**WHAT YOU HAVE TO DO:** Extract each line from the entries below that has the string "CIRCLE" in it.

[PROVIDED DATA Boundary: Start]

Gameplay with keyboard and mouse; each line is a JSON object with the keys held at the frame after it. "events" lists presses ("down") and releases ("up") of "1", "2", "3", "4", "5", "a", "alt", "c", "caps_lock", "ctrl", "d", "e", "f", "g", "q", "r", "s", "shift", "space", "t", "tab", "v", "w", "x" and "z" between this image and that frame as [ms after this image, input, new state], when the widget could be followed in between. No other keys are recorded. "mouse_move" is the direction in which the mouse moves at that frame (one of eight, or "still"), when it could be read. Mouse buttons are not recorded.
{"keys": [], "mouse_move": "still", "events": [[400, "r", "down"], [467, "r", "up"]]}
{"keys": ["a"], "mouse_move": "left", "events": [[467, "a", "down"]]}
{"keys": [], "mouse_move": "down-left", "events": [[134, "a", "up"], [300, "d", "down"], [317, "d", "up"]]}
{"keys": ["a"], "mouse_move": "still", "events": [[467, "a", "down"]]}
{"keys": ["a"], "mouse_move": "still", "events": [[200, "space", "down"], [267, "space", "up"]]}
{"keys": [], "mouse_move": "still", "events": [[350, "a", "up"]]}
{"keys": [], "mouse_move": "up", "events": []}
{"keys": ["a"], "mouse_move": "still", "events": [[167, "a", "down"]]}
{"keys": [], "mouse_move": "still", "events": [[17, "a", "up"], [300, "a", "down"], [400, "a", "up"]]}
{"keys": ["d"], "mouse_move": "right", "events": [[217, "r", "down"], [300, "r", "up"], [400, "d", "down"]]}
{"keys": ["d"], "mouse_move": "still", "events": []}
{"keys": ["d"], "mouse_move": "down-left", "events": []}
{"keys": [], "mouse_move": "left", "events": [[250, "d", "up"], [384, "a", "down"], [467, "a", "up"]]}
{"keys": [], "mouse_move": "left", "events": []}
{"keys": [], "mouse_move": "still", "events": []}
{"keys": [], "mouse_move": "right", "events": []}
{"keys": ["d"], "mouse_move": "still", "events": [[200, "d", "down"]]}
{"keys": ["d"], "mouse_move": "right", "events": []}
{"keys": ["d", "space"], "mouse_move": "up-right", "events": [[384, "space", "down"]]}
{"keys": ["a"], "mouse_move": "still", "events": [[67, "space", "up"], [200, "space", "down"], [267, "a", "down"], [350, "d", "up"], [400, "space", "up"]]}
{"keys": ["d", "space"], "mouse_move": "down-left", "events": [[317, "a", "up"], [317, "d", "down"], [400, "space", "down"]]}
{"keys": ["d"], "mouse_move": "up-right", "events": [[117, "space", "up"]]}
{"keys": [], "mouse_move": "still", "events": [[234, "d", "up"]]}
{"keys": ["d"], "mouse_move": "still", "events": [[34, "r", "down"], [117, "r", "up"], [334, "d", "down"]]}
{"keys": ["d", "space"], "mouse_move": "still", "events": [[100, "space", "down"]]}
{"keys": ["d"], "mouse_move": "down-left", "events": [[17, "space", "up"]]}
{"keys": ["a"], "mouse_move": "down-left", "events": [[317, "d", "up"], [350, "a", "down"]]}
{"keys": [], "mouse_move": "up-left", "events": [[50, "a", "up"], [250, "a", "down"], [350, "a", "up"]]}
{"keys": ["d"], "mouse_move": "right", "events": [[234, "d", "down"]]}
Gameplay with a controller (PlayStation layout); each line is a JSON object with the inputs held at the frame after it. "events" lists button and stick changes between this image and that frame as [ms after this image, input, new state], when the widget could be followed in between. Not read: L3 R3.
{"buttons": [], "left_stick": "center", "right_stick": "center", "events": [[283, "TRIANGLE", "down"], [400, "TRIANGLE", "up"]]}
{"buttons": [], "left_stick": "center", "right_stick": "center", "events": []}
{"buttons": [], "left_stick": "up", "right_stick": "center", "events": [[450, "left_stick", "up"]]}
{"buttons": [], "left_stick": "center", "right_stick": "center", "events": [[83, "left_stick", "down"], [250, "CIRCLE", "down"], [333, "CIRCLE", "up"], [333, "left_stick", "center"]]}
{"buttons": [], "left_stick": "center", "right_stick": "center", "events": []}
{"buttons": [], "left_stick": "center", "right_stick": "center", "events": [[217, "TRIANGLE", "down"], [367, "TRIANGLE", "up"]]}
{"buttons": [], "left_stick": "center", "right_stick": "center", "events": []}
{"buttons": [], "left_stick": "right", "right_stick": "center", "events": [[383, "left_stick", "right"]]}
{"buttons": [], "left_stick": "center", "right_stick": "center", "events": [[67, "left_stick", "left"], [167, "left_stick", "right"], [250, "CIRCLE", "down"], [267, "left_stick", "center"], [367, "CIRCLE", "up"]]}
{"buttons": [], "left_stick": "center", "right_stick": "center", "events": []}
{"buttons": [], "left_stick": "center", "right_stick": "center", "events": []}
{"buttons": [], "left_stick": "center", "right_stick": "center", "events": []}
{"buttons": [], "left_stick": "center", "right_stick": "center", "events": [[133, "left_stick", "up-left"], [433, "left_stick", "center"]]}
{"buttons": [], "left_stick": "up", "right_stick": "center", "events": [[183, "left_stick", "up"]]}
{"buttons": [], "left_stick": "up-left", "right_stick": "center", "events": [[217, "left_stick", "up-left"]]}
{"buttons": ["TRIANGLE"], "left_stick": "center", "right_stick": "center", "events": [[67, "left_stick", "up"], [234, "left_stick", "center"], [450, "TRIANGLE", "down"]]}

[PROVIDED DATA Boundary: End]

**RESULT BELOW:**
{"buttons": [], "left_stick": "center", "right_stick": "center", "events": [[83, "left_stick", "down"], [250, "CIRCLE", "down"], [333, "CIRCLE", "up"], [333, "left_stick", "center"]]}
{"buttons": [], "left_stick": "center", "right_stick": "center", "events": [[67, "left_stick", "left"], [167, "left_stick", "right"], [250, "CIRCLE", "down"], [267, "left_stick", "center"], [367, "CIRCLE", "up"]]}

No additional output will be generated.